● ABOUT THIS EXERCISE
Please output the entries that follow exactly, without a single image.

● Itemized modification records
* * *

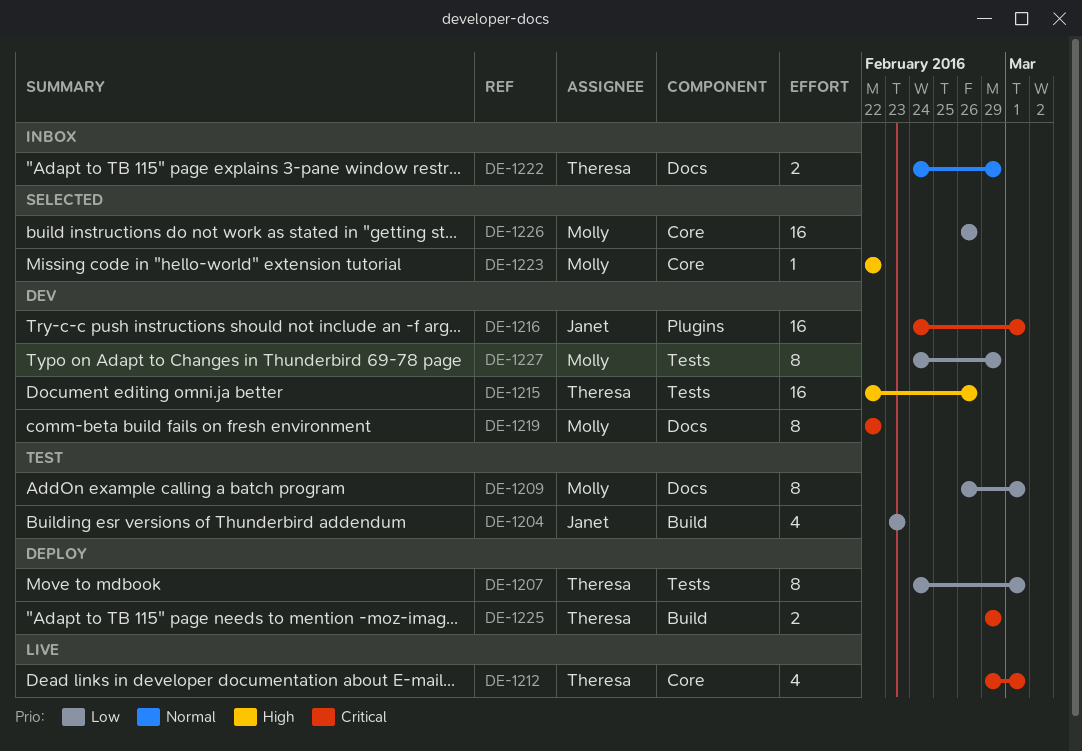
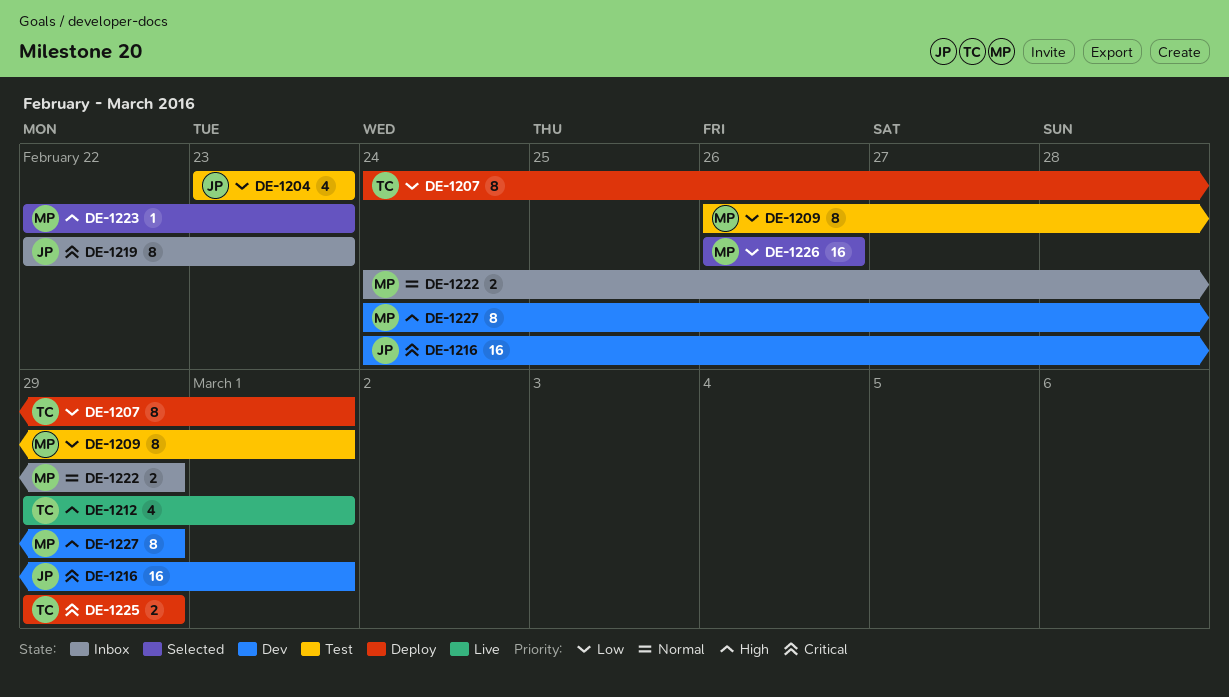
DE-1212, priority: Critical -> High
DE-1215: present -> none
DE-1219, status: Dev -> Inbox
DE-1219, owner: Molly -> Janet
DE-1219, due: Feb 22 -> Feb 23
DE-1222, owner: Theresa -> Molly
DE-1223, due: Feb 22 -> Feb 23
DE-1227, priority: Low -> High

* * *

● WRITTEN REPLY
DE-1212, priority: Critical -> High
DE-1215: present -> none
DE-1219, status: Dev -> Inbox
DE-1219, owner: Molly -> Janet
DE-1219, due: Feb 22 -> Feb 23
DE-1222, owner: Theresa -> Molly
DE-1223, due: Feb 22 -> Feb 23
DE-1227, priority: Low -> High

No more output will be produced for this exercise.